Saddam: Butcher of Baghdad....Or "Assertive Nationalist Leader"?

October 20th, 2005 8:47 AM

In the field of media criticism, conservatives have taken up the idea of objectivity, of making a press presenting itself as objective live up to the pledge and give conservatives a chance. Liberals mock the idea of objectivity, creating a stick-figure caricature that objectivity means putting truth and falsehood side by side and not distinguishing between the two.
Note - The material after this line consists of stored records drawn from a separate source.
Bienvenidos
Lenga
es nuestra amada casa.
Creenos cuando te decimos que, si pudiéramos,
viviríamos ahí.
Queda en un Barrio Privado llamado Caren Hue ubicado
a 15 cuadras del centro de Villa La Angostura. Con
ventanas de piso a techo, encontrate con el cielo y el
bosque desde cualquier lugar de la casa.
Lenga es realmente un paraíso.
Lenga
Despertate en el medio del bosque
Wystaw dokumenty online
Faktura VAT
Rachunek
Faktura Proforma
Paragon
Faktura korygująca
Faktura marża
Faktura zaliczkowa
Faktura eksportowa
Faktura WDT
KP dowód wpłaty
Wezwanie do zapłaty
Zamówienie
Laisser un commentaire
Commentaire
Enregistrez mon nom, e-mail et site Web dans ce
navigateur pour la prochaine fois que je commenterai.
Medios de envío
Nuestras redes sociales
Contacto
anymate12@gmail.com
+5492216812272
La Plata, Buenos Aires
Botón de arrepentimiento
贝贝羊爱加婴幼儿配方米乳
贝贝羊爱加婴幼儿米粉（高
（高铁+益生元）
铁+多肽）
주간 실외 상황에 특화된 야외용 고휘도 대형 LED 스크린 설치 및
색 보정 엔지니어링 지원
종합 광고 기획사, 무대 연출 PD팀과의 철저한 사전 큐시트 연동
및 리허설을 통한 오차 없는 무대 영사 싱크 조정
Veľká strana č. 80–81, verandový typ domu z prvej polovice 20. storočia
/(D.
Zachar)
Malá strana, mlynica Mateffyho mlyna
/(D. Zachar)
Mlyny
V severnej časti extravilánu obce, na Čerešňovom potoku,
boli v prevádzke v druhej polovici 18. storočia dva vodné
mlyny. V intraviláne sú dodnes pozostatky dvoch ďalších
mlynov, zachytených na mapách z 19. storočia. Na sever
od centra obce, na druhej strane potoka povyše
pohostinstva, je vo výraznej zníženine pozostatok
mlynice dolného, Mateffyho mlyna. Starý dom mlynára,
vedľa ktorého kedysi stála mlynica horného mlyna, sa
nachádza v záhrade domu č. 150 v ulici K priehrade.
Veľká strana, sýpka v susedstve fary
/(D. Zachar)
That would seem to be the kind of objectivity the Washington Post is presenting on the trial of Saddam Hussein. He is not presented as a mass-murdering, torturing dictator. It’s time for balancing perceptions. On the front page of the paper edition (and mysteriously missing from the front page of the website) is Jackie Spinner's report. Under a picture of Saddam, the headline reads: "Hussein: ‘I Don’t Acknowledge This Court’: Iraqi Defiant As Trial Opens and Then Recesses Until November." He’s just an "Iraqi"? We can’t even get a weaselly word like "Strongman"? (If I'd been in Baghdad, I'd have recommended they at least humiliate the tyrant with a Phil Spector courtroom Afro.)

Spinner reported: "Broadcast on live television, the proceedings enthralled Iraqis all over the country. Many cheered the sight of a man they view as a demon being brought to justice; those who maintain loyalty to Hussein as an assertive nationalist leader expressed dismay at his humiliation." That caricatures the reality of a dictatorship into mere perception: "the man they view as a demon"? Spinner later described him as merely "the former Iraqi leader."

Spinner quotes Saddam uncritically as he claims: "I don't have hatred against any of you," he said, "but we have to speak to rights and respect the people's will in choosing me. I don't acknowledge this court with all respect to its figures. I stick to my constitutional rights as president of Iraq state."

The anti-Saddam side gets to speak in, believe it or not, paragraph 27. "He must be executed as many times as martyrs fell on the soil of Iraq and every woman raped in the Iraqi prisons," Shahristani told reporters. "This is the day all the Iraqis waited for, for a long time. Today they saw the tyrant and his henchman in the cage. The bloodshed didn't go in vain. It was a candle in the path of freedom and democracy which God blessed us with."